In Jonathan Gold’s 2012 LA Weekly article “60 Korean Dishes Every Angeleno Should Know,” he introduced readers to dishes, but perhaps more interestingly, endeavored to adjust their expectations of the dining experience with Korean restaurant owners and service staff. “The idea of service tends to be different in Korean restaurants from what it is even in other Asian restaurants: The waiters and waitresses are there to take your order, bring you food and fetch the check, period. There will be no discussion of the vegetables in season, or banter about whether the mackerel is better than the cod. The best small restaurants specialize in one or two specialties, and you will be expected to order one of them.” I asked Gold, now L.A. Times food critic, what percentage of Los Angeles’s Korean restaurants are South Korean-owned, in his estimation. He responded via Twitter that it's “100%, more or less.” In this piece, the discussion of Korean dishes is conflated with the discussion about Korean restauranteurs and wait staff. As Korean food gets trendier and continues to be appropriated by non-Korean entrepreneurs, we will have to learn to separate the person from the business, or we risk making gross generalizations about both Korean cuisine and Korean people. The question of what is "authentically" Korean should remain up for discussion despite the ROK's nation branding efforts via food and restaurants.

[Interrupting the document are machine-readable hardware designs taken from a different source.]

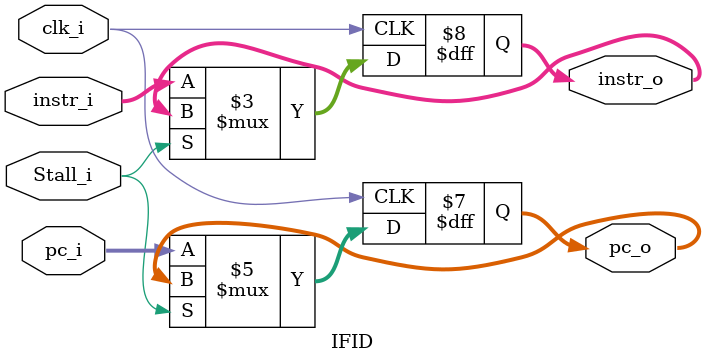
<source format=v>
module IFID
(
    clk_i,
    Stall_i,
    pc_i,
    instr_i,

    pc_o,
    instr_o
);

// Ports
input               clk_i;
input               Stall_i;
input   [31:0]      pc_i;
input   [31:0]      instr_i;

output  [31:0]      pc_o;
output  [31:0]      instr_o;

reg     [31:0]      pc_o;
reg     [31:0]      instr_o;

always@(posedge clk_i) begin
    if(!Stall_i) begin
        pc_o <= pc_i;
        instr_o <= instr_i;
    end
end

endmodule

</source>
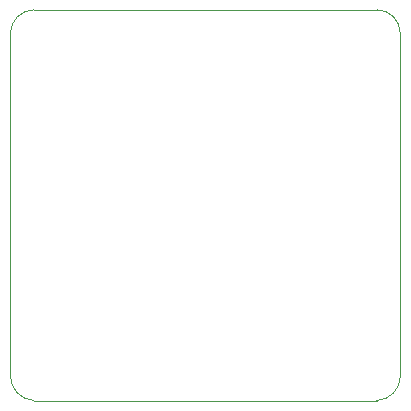
<source format=gm1>
G04 #@! TF.GenerationSoftware,KiCad,Pcbnew,(6.0.5)*
G04 #@! TF.CreationDate,2022-07-08T15:35:49+02:00*
G04 #@! TF.ProjectId,MovuinoShieldPrototyping,4d6f7675-696e-46f5-9368-69656c645072,rev?*
G04 #@! TF.SameCoordinates,Original*
G04 #@! TF.FileFunction,Profile,NP*
%FSLAX46Y46*%
G04 Gerber Fmt 4.6, Leading zero omitted, Abs format (unit mm)*
G04 Created by KiCad (PCBNEW (6.0.5)) date 2022-07-08 15:35:49*
%MOMM*%
%LPD*%
G01*
G04 APERTURE LIST*
G04 #@! TA.AperFunction,Profile*
%ADD10C,0.100000*%
G04 #@! TD*
G04 APERTURE END LIST*
D10*
X170765800Y-50260000D02*
G75*
G03*
X168765786Y-48260000I-2000000J0D01*
G01*
X137745786Y-50260000D02*
X137745786Y-79260000D01*
X137745762Y-79260000D02*
G75*
G03*
X139750000Y-81350000I2113838J21100D01*
G01*
X170765786Y-50260000D02*
X170765786Y-79260000D01*
X139750000Y-81350000D02*
X168750000Y-81350000D01*
X168750001Y-81350019D02*
G75*
G03*
X170765786Y-79260000I-75601J2090019D01*
G01*
X139765786Y-48260000D02*
X168765786Y-48260000D01*
X139765786Y-48259986D02*
G75*
G03*
X137745786Y-50260000I14J-2020114D01*
G01*
M02*

</source>
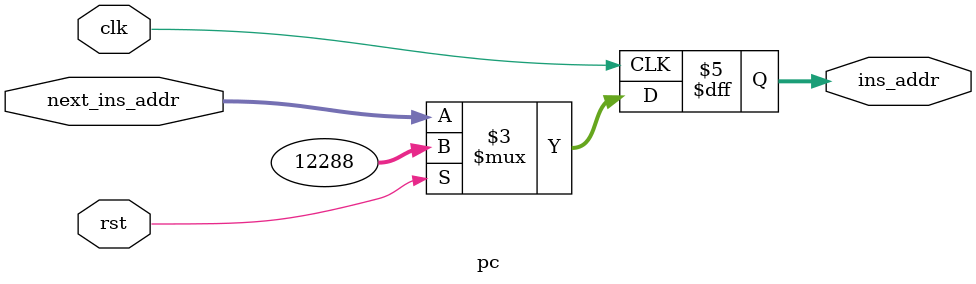
<source format=v>
module pc (
	input 				clk,
	input 				rst,
	input 		[31: 0] next_ins_addr,
	
	output reg 	[31: 0] ins_addr
);

	always @ ( posedge clk ) begin
		if (rst)
			ins_addr <= 32'h0000_3000;
		else
			ins_addr <= next_ins_addr;
	end
endmodule // Program Counter


</source>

The Korean Cuisine to the World Campaign is well crafted, and appears to have already made great gains in multiplying Korean restaurants abroad and thus raising the profile of hansik. ROK’s next challenge may be introducing foreign audiences to other aspects of Korean culture so we can better differentiate between Korean cultural tropes based on food consumption and the varied, changing, immensely complicated business that is Korean “culture.” While exposure increases awareness and can encourage positive interaction, an over-familiarity with Korean cuisine based on a limited concept of "Korean culture" may also work to further isolate South Koreans living abroad who are made to represent all of South Korean culture and "tradition."